··· Available data

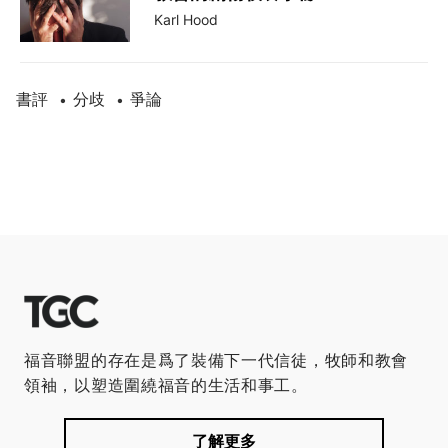
Karl Hood
書評
分歧
爭論
•
•
福音聯盟的存在是爲了裝備下一代信徒，牧師和教會
領袖，以塑造圍繞福音的生活和事工。
了解更多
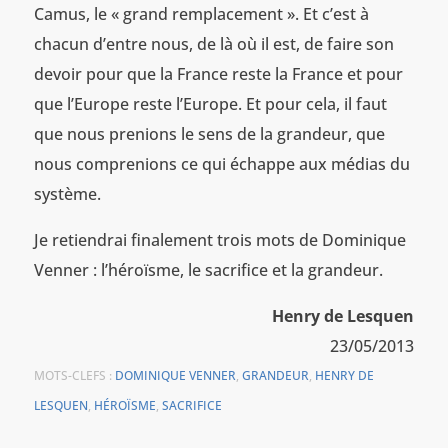
Camus, le « grand remplacement ». Et c’est à
chacun d’entre nous, de là où il est, de faire son
devoir pour que la France reste la France et pour
que l’Europe reste l’Europe. Et pour cela, il faut
que nous prenions le sens de la grandeur, que
nous comprenions ce qui échappe aux médias du
système.
Je retiendrai finalement trois mots de Dominique
Venner : l’héroïsme, le sacrifice et la grandeur.
Henry de Lesquen
23/05/2013
MOTS-CLEFS :
DOMINIQUE VENNER
,
GRANDEUR
,
HENRY DE
LESQUEN
,
HÉROÏSME
,
SACRIFICE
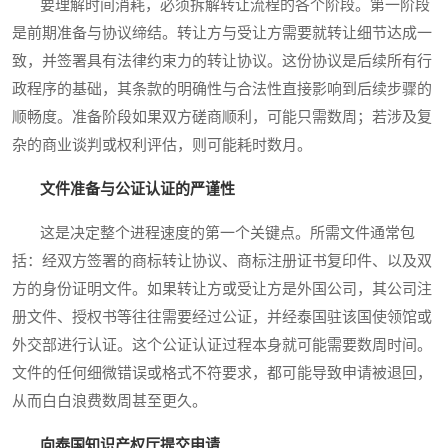
要理解时间消耗，必须拆解转让流程的各个阶段。第一阶段
是前期准备与协议缔结。转让方与受让方需要就转让细节达成一
致，并签署具有法律约束力的转让协议。这份协议是后续所有行
政程序的基础，其条款的明确性与合法性直接影响到后续步骤的
顺畅度。准备阶段如果双方磋商顺利，可能只需数周；若涉及复
杂的商业谈判或权利评估，则可能耗时数月。
文件准备与公证认证的严谨性
这是决定整个进程速度的第一个关键点。所需文件通常包
括：经双方签署的商标转让协议、商标注册证书复印件、以及双
方的身份证明文件。如果转让方或受让方是外国公司，其公司注
册文件、授权书等往往需要经过公证，并经泰国驻该国使领馆或
外交部进行认证。这个公证认证过程本身就可能需要数周时间。
文件的任何细微错误或格式不符要求，都可能导致申请被退回，
从而白白浪费数周甚至更久。
向泰国知识产权厅提交申请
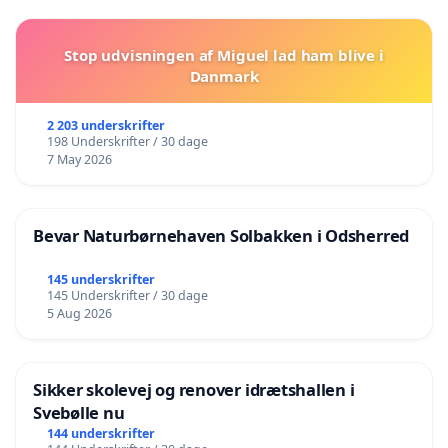
Stop udvisningen af Miguel lad ham blive i
Danmark
2 203 underskrifter
198 Underskrifter / 30 dage
7 May 2026
Bevar Naturbørnehaven Solbakken i Odsherred
145 underskrifter
145 Underskrifter / 30 dage
5 Aug 2026
Sikker skolevej og renover idrætshallen i
Svebølle nu
144 underskrifter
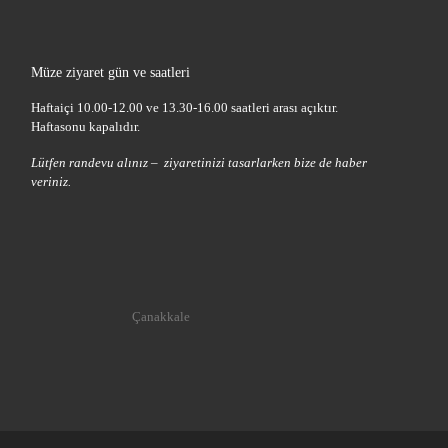
Müze ziyaret gün ve saatleri
Haftaiçi 10.00-12.00 ve 13.30-16.00 saatleri arası açıktır.
Haftasonu kapalıdır.
Lütfen randevu alınız – ziyaretinizi tasarlarken bize de haber
veriniz.
Çanakkale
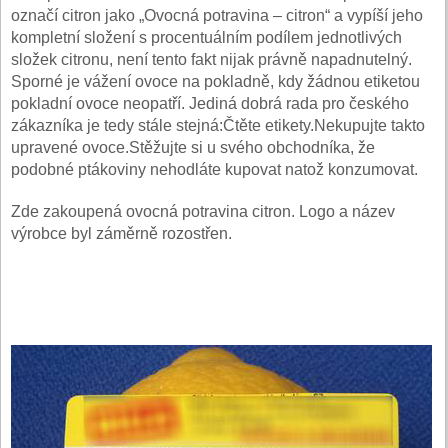
označí citron jako „Ovocná potravina – citron“ a vypí­ší jeho
kompletní složení s procentuálním podílem jednotlivých
složek citronu, není tento fakt nijak právně napadnutelný.
Sporné je vážení ovoce na pokladně, kdy žádnou etiketou
pokladní ovoce neopatří. Jediná dobrá rada pro českého
zákazníka je tedy stále stejná:Čtěte etikety.Nekupujte takto
upravené ovoce.Stěžujte si u svého obchodníka, že
podobné ptákoviny nehodláte kupovat natož konzumovat.
Zde zakoupená ovocná potravina citron. Logo a název
výrobce byl záměrně rozostřen.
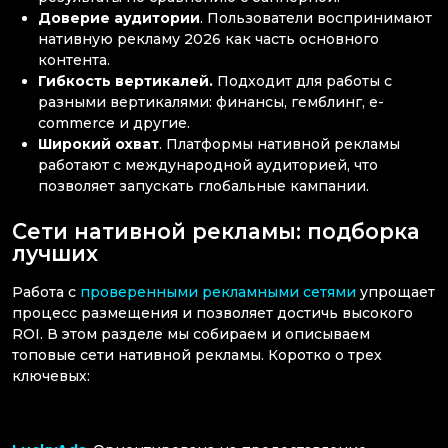
Доверие аудитории
. Пользователи воспринимают
нативную рекламу 2026 как часть основного
контента.
Гибкость вертикалей.
Подходит для работы с
разными вертикалями: финансы, гемблинг, e-
commerce и другие.
Широкий охват
. Платформы нативной рекламы
работают с международной аудиторией, что
позволяет запускать глобальные кампании.
Сети нативной рекламы: подборка
лучших
Работа с
проверенными рекламными сетями
упрощает
процесс размещения и позволяет достичь высокого
ROI. В этом разделе мы собираем и описываем
топовые сети нативной рекламы. Коротко о трех
ключевых:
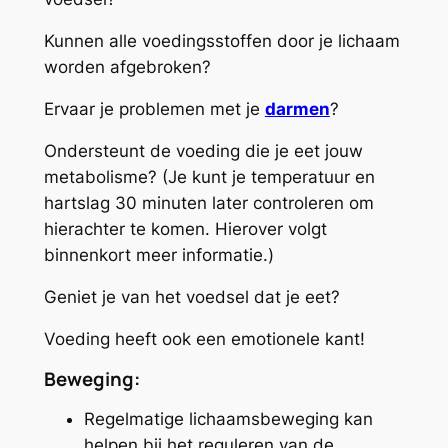
Kunnen alle voedingsstoffen door je lichaam
worden afgebroken?
Ervaar je problemen met je
darmen
?
Ondersteunt de voeding die je eet jouw
metabolisme? (Je kunt je temperatuur en
hartslag 30 minuten later controleren om
hierachter te komen. Hierover volgt
binnenkort meer informatie.)
Geniet je van het voedsel dat je eet?
Voeding heeft ook een emotionele kant!
Beweging:
Regelmatige lichaamsbeweging kan
helpen bij het reguleren van de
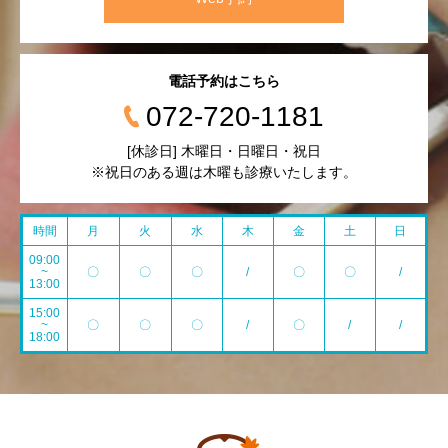
電話予約はこちら
072-720-1181
[休診日] 木曜日・日曜日・祝日
※祝日のある週は木曜も診療いたします。
時間
月
火
水
木
金
土
日
09:00
~
〇
〇
〇
/
〇
〇
/
13:00
15:00
~
〇
〇
〇
/
〇
/
/
18:00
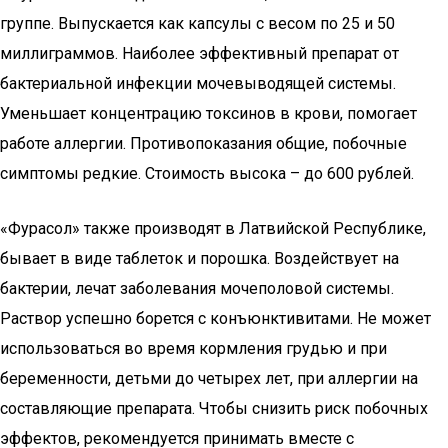
группе. Выпускается как капсулы с весом по 25 и 50
миллиграммов. Наиболее эффективный препарат от
бактериальной инфекции мочевыводящей системы.
Уменьшает концентрацию токсинов в крови, помогает
работе аллергии. Противопоказания общие, побочные
симптомы редкие. Стоимость высока – до 600 рублей.
«Фурасол» также производят в Латвийской Республике,
бывает в виде таблеток и порошка. Воздействует на
бактерии, лечат заболевания мочеполовой системы.
Раствор успешно борется с конъюнктивитами. Не может
использоваться во время кормления грудью и при
беременности, детьми до четырех лет, при аллергии на
составляющие препарата. Чтобы снизить риск побочных
эффектов, рекомендуется принимать вместе с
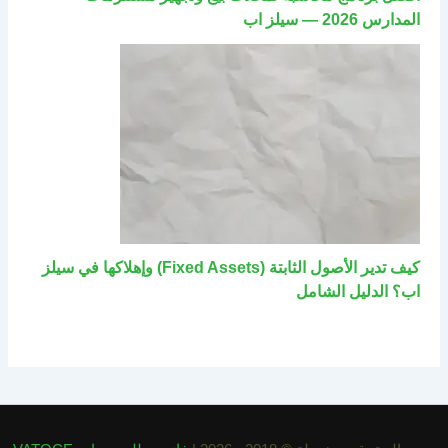
المدارس 2026 — سيلز اب
كيف تدير الأصول الثابتة (Fixed Assets) وإهلاكها في سيلز
اب؟ الدليل الشامل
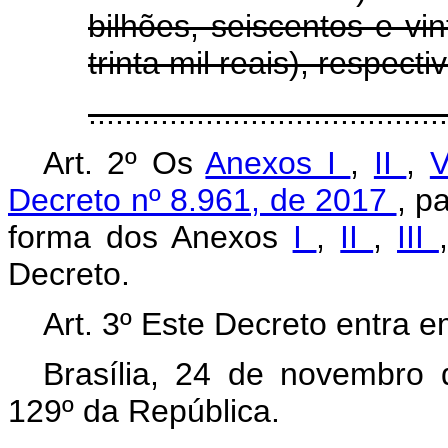
bilhões, seiscentos e vin
trinta mil reais), respec
.....................................
Art. 2º Os
Anexos I
,
II
,
V
Decreto nº 8.961, de 2017
, p
forma dos Anexos
I
,
II
,
III
Decreto.
Art. 3º Este Decreto entra e
Brasília, 24 de novembro
129º da República.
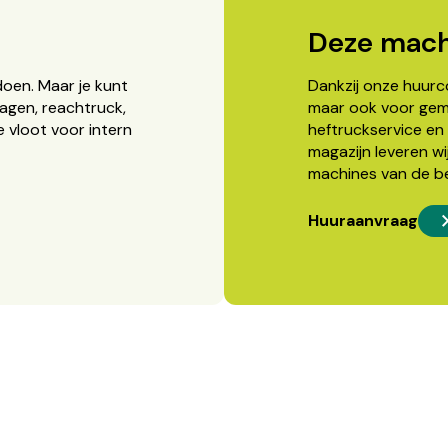
Deze mach
doen. Maar je kunt
Dankzij onze huurcon
agen, reachtruck,
maar ook voor gema
 vloot voor intern
heftruckservice en 
magazijn leveren wi
machines van de b
Huuraanvraag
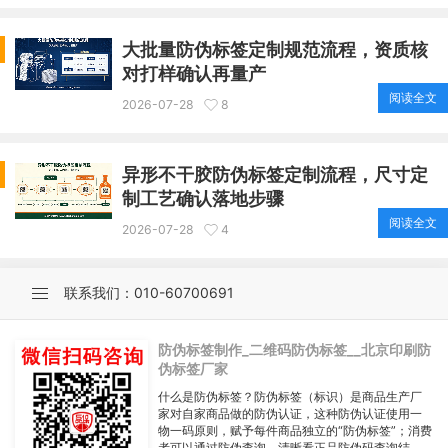
大批量防伪标签定制规范流程，资质核
对打样确认再量产
阅读全文
2026-07-28
8
异形不干胶防伪标签定制流程，尺寸定
制工艺确认落地步骤
阅读全文
2026-07-28
4
联系我们：010-60700691
防伪标签制作_二维码防伪标签__北京印刷防
伪标签厂家
什么是防伪标签？防伪标签（标识）是商品生产厂
家对自家商品做的防伪认证，这种防伪认证使用一
物一码原则，赋予每件商品独立的“防伪标签”；消费
者可以通过防伪查询，清晰看正品防伪码查询结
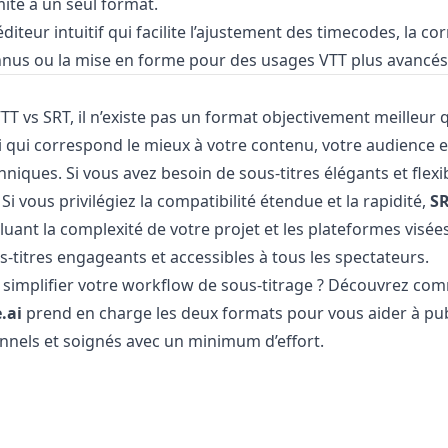
mité à un seul format.
diteur intuitif qui facilite l’ajustement des timecodes, la co
nus ou la mise en forme pour des usages VTT plus avancés
TT vs SRT, il n’existe pas un format objectivement meilleur q
 qui correspond le mieux à votre contenu, votre audience e
hniques. Si vous avez besoin de sous-titres élégants et flexi
 Si vous privilégiez la compatibilité étendue et la rapidité,
S
aluant la complexité de votre projet et les plateformes visée
s-titres engageants et accessibles à tous les spectateurs.
 simplifier votre workflow de sous-titrage ? Découvrez co
.ai
prend en charge les deux formats pour vous aider à pub
onnels et soignés avec un minimum d’effort.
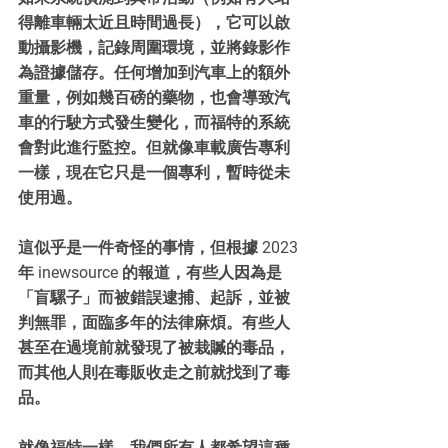
得離車輛太近且時間過長），它可以啟
動攝影機，記錄周圍環境，並將錄影作
為證據儲存。任何增加到汽車上的額外
重量，例如幾百磅的藥物，也會導致汽
車的行駛方式發生變化，而福特的系統
會對此進行監控。但就像車載廣告專利
一樣，現在它只是一個專利，暫時從未
使用過。
這似乎是一件奇怪的事情，但根據 2023 
年 inewsource 的報道，有些人因為是
「盲騾子」而被錯誤逮捕、起訴，並被
判無罪，面臨多年的法律麻煩。有些人
甚至在過境前就發現了被栽贓的毒品，
而其他人則在毒販收走之前就找到了毒
品。
就像福特一樣，我們所有人都希望這種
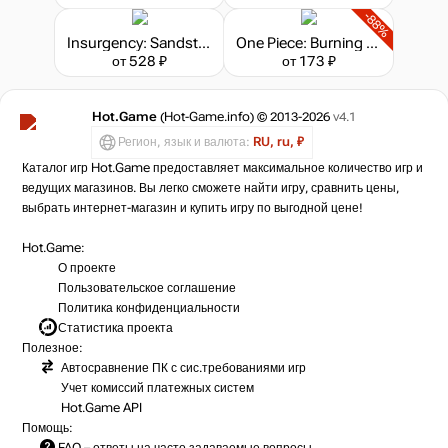
-88%
Insurgency: Sandstorm - Cold Blood Set Bundle
One Piece: Burning Blood - Gold Edition
от 528 ₽
от 173 ₽
Hot.Game
(Hot-Game.info) © 2013-2026
v4.1
Регион, язык и валюта:
RU, ru, ₽
Каталог игр Hot.Game предоставляет максимальное количество игр и
ведущих магазинов. Вы легко сможете найти игру, сравнить цены,
выбрать интернет-магазин и купить игру по выгодной цене!
Hot.Game:
О проекте
Пользовательское соглашение
Политика конфиденциальности
Статистика
проекта
Полезное:
Автосравнение ПК с сис.требованиями игр
Учет комиссий
платежных систем
Hot.Game API
Помощь:
FAQ
– ответы на часто задаваемые вопросы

······

Starting with the line that contains "Доверие аудитории" and going on through the line that contains "Huuraanvraag", recast the text as a JSON list of strings, one string per line, with both end lines included. Omit blank lines, and leave the pictures out of the answer.

▸ Exercise solution
[
  "Доверие аудитории",
  ". Пользователи воспринимают",
  "нативную рекламу 2026 как часть основного",
  "контента.",
  "Гибкость вертикалей.",
  "Подходит для работы с",
  "разными вертикалями: финансы, гемблинг, e-",
  "commerce и другие.",
  "Широкий охват",
  ". Платформы нативной рекламы",
  "работают с международной аудиторией, что",
  "позволяет запускать глобальные кампании.",
  "Сети нативной рекламы: подборка",
  "лучших",
  "Работа с",
  "проверенными рекламными сетями",
  "упрощает",
  "процесс размещения и позволяет достичь высокого",
  "ROI. В этом разделе мы собираем и описываем",
  "топовые сети нативной рекламы. Коротко о трех",
  "ключевых:",
  "Kunnen alle voedingsstoffen door je lichaam",
  "worden afgebroken?",
  "Ervaar je problemen met je",
  "darmen",
  "?",
  "Ondersteunt de voeding die je eet jouw",
  "metabolisme? (Je kunt je temperatuur en",
  "hartslag 30 minuten later controleren om",
  "hierachter te komen. Hierover volgt",
  "binnenkort meer informatie.)",
  "Geniet je van het voedsel dat je eet?",
  "Voeding heeft ook een emotionele kant!",
  "Beweging:",
  "Regelmatige lichaamsbeweging kan",
  "helpen bij het reguleren van de",
  "電話予約はこちら",
  "072-720-1181",
  "[休診日] 木曜日・日曜日・祝日",
  "※祝日のある週は木曜も診療いたします。",
  "時間",
  "月",
  "火",
  "水",
  "木",
  "金",
  "土",
  "日",
  "09:00",
  "~",
  "〇",
  "〇",
  "〇",
  "/",
  "〇",
  "〇",
  "/",
  "13:00",
  "15:00",
  "~",
  "〇",
  "〇",
  "〇",
  "/",
  "〇",
  "/",
  "/",
  "18:00",
  "группе. Выпускается как капсулы с весом по 25 и 50",
  "миллиграммов. Наиболее эффективный препарат от",
  "бактериальной инфекции мочевыводящей системы.",
  "Уменьшает концентрацию токсинов в крови, помогает",
  "работе аллергии. Противопоказания общие, побочные",
  "симптомы редкие. Стоимость высока – до 600 рублей.",
  "«Фурасол» также производят в Латвийской Республике,",
  "бывает в виде таблеток и порошка. Воздействует на",
  "бактерии, лечат заболевания мочеполовой системы.",
  "Раствор успешно борется с конъюнктивитами. Не может",
  "использоваться во время кормления грудью и при",
  "беременности, детьми до четырех лет, при аллергии на",
  "составляющие препарата. Чтобы снизить риск побочных",
  "эффектов, рекомендуется принимать вместе с",
  "المدارس 2026 — سيلز اب",
  "كيف تدير الأصول الثابتة (Fixed Assets) وإهلاكها في سيلز",
  "اب؟ الدليل الشامل",
  "bilhões, seiscentos e vin",
  "trinta mil reais), respec",
  ".....................................",
  "Art. 2º Os",
  "Anexos I",
  ",",
  "II",
  ",",
  "V",
  "Decreto nº 8.961, de 2017",
  ", p",
  "forma dos Anexos",
  "I",
  ",",
  "II",
  ",",
  "III",
  "Decreto.",
  "Art. 3º Este Decreto entra e",
  "Brasília, 24 de novembro",
  "129º da República.",
  "Deze mach",
  "doen. Maar je kunt",
  "Dankzij onze huurcon",
  "agen, reachtruck,",
  "maar ook voor gema",
  " vloot voor intern",
  "heftruckservice en ",
  "magazijn leveren wi",
  "machines van de b",
  "Huuraanvraag"
]